Complete the following ::
(1) Summarize the article on the police academy graduation in two sentences.
(2) Translate this sentence from the article on the police academy graduation into Spanish: "Remember that more often than not, you can best defend yourself by your actions and not necessarily your words."
(3) Revise the article on the police academy graduation from "On June 16th, 21" up to and including "three weapon systems.", changing "cadets" to "recruits".

Supplied text ::
━━━━━━━━

Two locals among graduating cadets from Montco’s Municipal Police Academy

On June 16th, 21 cadets from Montgomery County Community College’s Municipal Police Academy’s Class of 21-01 graduated at a ceremony at the college’s Blue Bell campus. Among the 21 graduates were David Matozzo of Blue Bell and Mitchell Meed of Upper Dublin.

Matozzo is a deputy with the Montgomery County Sheriff’s Office and Meed was one of two cadets to receive the Sgt. James R. Miller Marksmanship Award. Meed scored an overall 97.79 percent average using three weapon systems.

Dr. Victoria Bastecki-Perez, president of the college, Montgomery County Sheriff and College Trustee, Sean Kilkenny, and Dr. Gloria Oikelome, the college’s vice president of academic affairs, congratulated and thanked the graduates for the important role they will perform in the community.

“At a time when as a nation we are seeking ways to come together, remember your commitment to serve, to protect,” said Dr. Oikelome. “Remember that more often than not, you can best defend yourself by your actions and not necessarily your words. You are the next generation of law enforcement. We are relying on you to model the values the College has instilled in you. We are proud of your accomplishments and we look forward to seeing what you will do in the future.”

━━━━━━━━

Exercise data ::

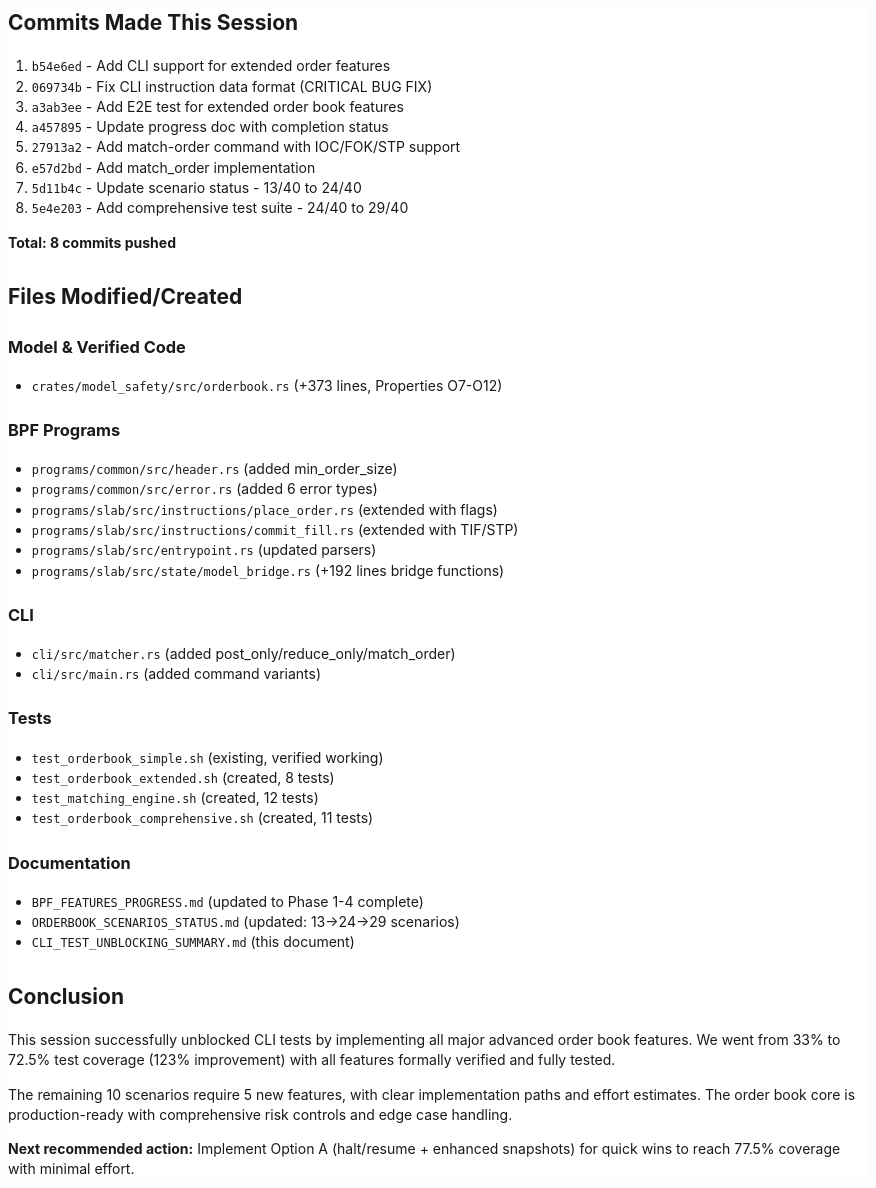 ## Commits Made This Session

1. `b54e6ed` - Add CLI support for extended order features
2. `069734b` - Fix CLI instruction data format (CRITICAL BUG FIX)
3. `a3ab3ee` - Add E2E test for extended order book features
4. `a457895` - Update progress doc with completion status
5. `27913a2` - Add match-order command with IOC/FOK/STP support
6. `e57d2bd` - Add match_order implementation
7. `5d11b4c` - Update scenario status - 13/40 to 24/40
8. `5e4e203` - Add comprehensive test suite - 24/40 to 29/40

**Total: 8 commits pushed**

## Files Modified/Created

### Model & Verified Code
- `crates/model_safety/src/orderbook.rs` (+373 lines, Properties O7-O12)

### BPF Programs
- `programs/common/src/header.rs` (added min_order_size)
- `programs/common/src/error.rs` (added 6 error types)
- `programs/slab/src/instructions/place_order.rs` (extended with flags)
- `programs/slab/src/instructions/commit_fill.rs` (extended with TIF/STP)
- `programs/slab/src/entrypoint.rs` (updated parsers)
- `programs/slab/src/state/model_bridge.rs` (+192 lines bridge functions)

### CLI
- `cli/src/matcher.rs` (added post_only/reduce_only/match_order)
- `cli/src/main.rs` (added command variants)

### Tests
- `test_orderbook_simple.sh` (existing, verified working)
- `test_orderbook_extended.sh` (created, 8 tests)
- `test_matching_engine.sh` (created, 12 tests)
- `test_orderbook_comprehensive.sh` (created, 11 tests)

### Documentation
- `BPF_FEATURES_PROGRESS.md` (updated to Phase 1-4 complete)
- `ORDERBOOK_SCENARIOS_STATUS.md` (updated: 13→24→29 scenarios)
- `CLI_TEST_UNBLOCKING_SUMMARY.md` (this document)

## Conclusion

This session successfully unblocked CLI tests by implementing all major advanced order book features. We went from 33% to 72.5% test coverage (123% improvement) with all features formally verified and fully tested.

The remaining 10 scenarios require 5 new features, with clear implementation paths and effort estimates. The order book core is production-ready with comprehensive risk controls and edge case handling.

**Next recommended action:** Implement Option A (halt/resume + enhanced snapshots) for quick wins to reach 77.5% coverage with minimal effort.
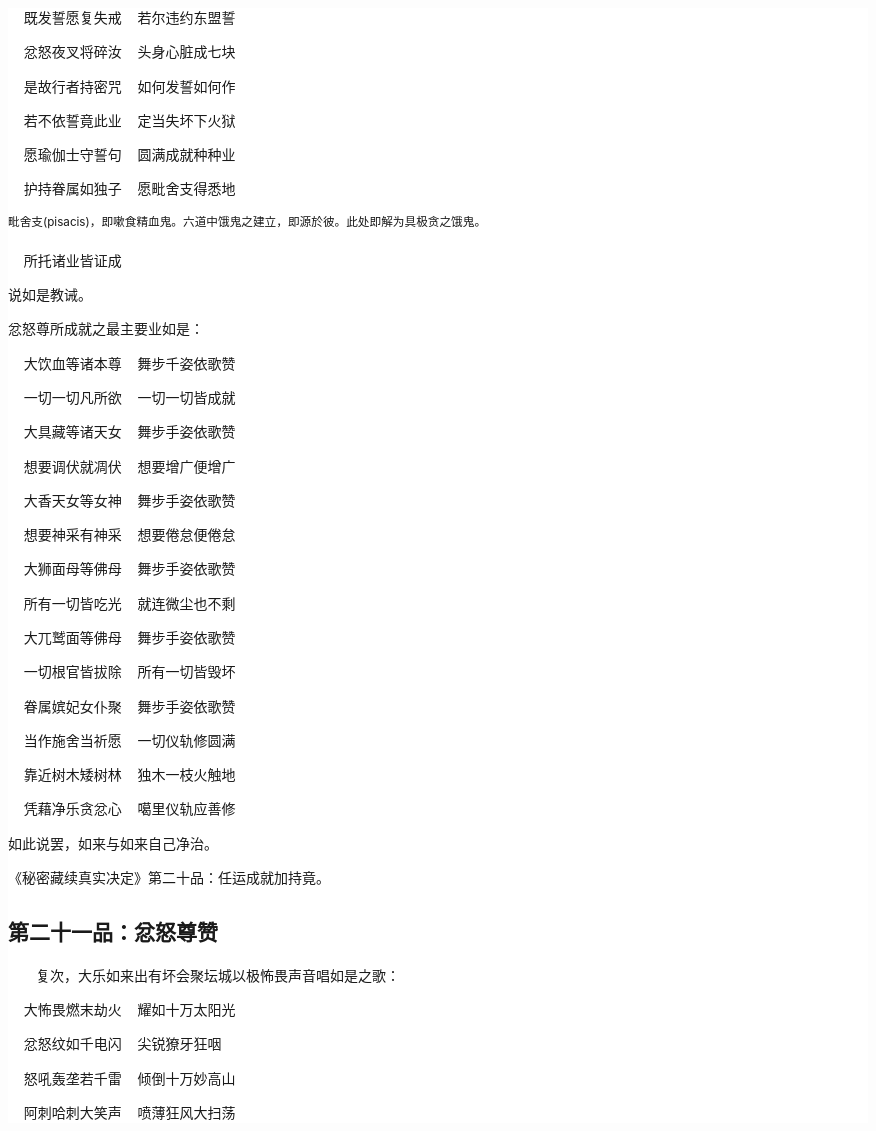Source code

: &nbsp;&nbsp;&nbsp;&nbsp;既发誓愿复失戒&nbsp;&nbsp;&nbsp;&nbsp;若尔违约东盟誓

&nbsp;&nbsp;&nbsp;&nbsp;忿怒夜叉将碎汝&nbsp;&nbsp;&nbsp;&nbsp;头身心脏成七块

&nbsp;&nbsp;&nbsp;&nbsp;是故行者持密咒&nbsp;&nbsp;&nbsp;&nbsp;如何发誓如何作

&nbsp;&nbsp;&nbsp;&nbsp;若不依誓竟此业&nbsp;&nbsp;&nbsp;&nbsp;定当失坏下火狱

&nbsp;&nbsp;&nbsp;&nbsp;愿瑜伽士守誓句&nbsp;&nbsp;&nbsp;&nbsp;圆满成就种种业

&nbsp;&nbsp;&nbsp;&nbsp;护持眷属如独子&nbsp;&nbsp;&nbsp;&nbsp;愿毗舍支得悉地

<sup>毗舍支(pisacis)，即嗽食精血鬼。六道中饿鬼之建立，即源於彼。此处即解为具极贪之饿鬼。</sup>

&nbsp;&nbsp;&nbsp;&nbsp;所托诸业皆证成

说如是教诫。

忿怒尊所成就之最主要业如是：

&nbsp;&nbsp;&nbsp;&nbsp;大饮血等诸本尊&nbsp;&nbsp;&nbsp;&nbsp;舞步千姿依歌赞

&nbsp;&nbsp;&nbsp;&nbsp;一切一切凡所欲&nbsp;&nbsp;&nbsp;&nbsp;一切一切皆成就

&nbsp;&nbsp;&nbsp;&nbsp;大具藏等诸天女&nbsp;&nbsp;&nbsp;&nbsp;舞步手姿依歌赞

&nbsp;&nbsp;&nbsp;&nbsp;想要调伏就凋伏&nbsp;&nbsp;&nbsp;&nbsp;想要增广便增广

&nbsp;&nbsp;&nbsp;&nbsp;大香天女等女神&nbsp;&nbsp;&nbsp;&nbsp;舞步手姿依歌赞

&nbsp;&nbsp;&nbsp;&nbsp;想要神采有神采&nbsp;&nbsp;&nbsp;&nbsp;想要倦怠便倦怠

&nbsp;&nbsp;&nbsp;&nbsp;大狮面母等佛母&nbsp;&nbsp;&nbsp;&nbsp;舞步手姿依歌赞

&nbsp;&nbsp;&nbsp;&nbsp;所有一切皆吃光&nbsp;&nbsp;&nbsp;&nbsp;就连微尘也不剩

&nbsp;&nbsp;&nbsp;&nbsp;大兀鹫面等佛母&nbsp;&nbsp;&nbsp;&nbsp;舞步手姿依歌赞

&nbsp;&nbsp;&nbsp;&nbsp;一切根官皆拔除&nbsp;&nbsp;&nbsp;&nbsp;所有一切皆毁坏

&nbsp;&nbsp;&nbsp;&nbsp;眷属嫔妃女仆聚&nbsp;&nbsp;&nbsp;&nbsp;舞步手姿依歌赞

&nbsp;&nbsp;&nbsp;&nbsp;当作施舍当祈愿&nbsp;&nbsp;&nbsp;&nbsp;一切仪轨修圆满

&nbsp;&nbsp;&nbsp;&nbsp;靠近树木矮树林&nbsp;&nbsp;&nbsp;&nbsp;独木一枝火触地

&nbsp;&nbsp;&nbsp;&nbsp;凭藉净乐贪忿心&nbsp;&nbsp;&nbsp;&nbsp;噶里仪轨应善修

如此说罢，如来与如来自己净治。

《秘密藏续真实决定》第二十品：任运成就加持竟。

## 第二十一品：忿怒尊赞

　　复次，大乐如来出有坏会聚坛城以极怖畏声音唱如是之歌：

&nbsp;&nbsp;&nbsp;&nbsp;大怖畏燃末劫火&nbsp;&nbsp;&nbsp;&nbsp;耀如十万太阳光

&nbsp;&nbsp;&nbsp;&nbsp;忿怒纹如千电闪&nbsp;&nbsp;&nbsp;&nbsp;尖锐獠牙狂咽

&nbsp;&nbsp;&nbsp;&nbsp;怒吼轰垄若千雷&nbsp;&nbsp;&nbsp;&nbsp;倾倒十万妙高山

&nbsp;&nbsp;&nbsp;&nbsp;阿刺哈刺大笑声&nbsp;&nbsp;&nbsp;&nbsp;喷薄狂风大扫荡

━━━━━━━━

Solutions to the exercise ::
(1) On June 16th, 21 cadets from Montgomery County Community College's Municipal Police Academy Class of 21-01 graduated at a ceremony at the college's Blue Bell campus, among them David Matozzo of Blue Bell and Mitchell Meed of Upper Dublin. Meed, who scored an overall 97.79 percent average using three weapon systems, was one of two cadets to receive the Sgt. James R. Miller Marksmanship Award, and college leaders congratulated and thanked the graduates for the important role they will perform in the community.

(2) Recuerden que, la mayoría de las veces, pueden defenderse mejor con sus acciones y no necesariamente con sus palabras.

(3)
On June 16th, 21 recruits from Montgomery County Community College’s Municipal Police Academy’s Class of 21-01 graduated at a ceremony at the college’s Blue Bell campus. Among the 21 graduates were David Matozzo of Blue Bell and Mitchell Meed of Upper Dublin.

Matozzo is a deputy with the Montgomery County Sheriff’s Office and Meed was one of two recruits to receive the Sgt. James R. Miller Marksmanship Award. Meed scored an overall 97.79 percent average using three weapon systems.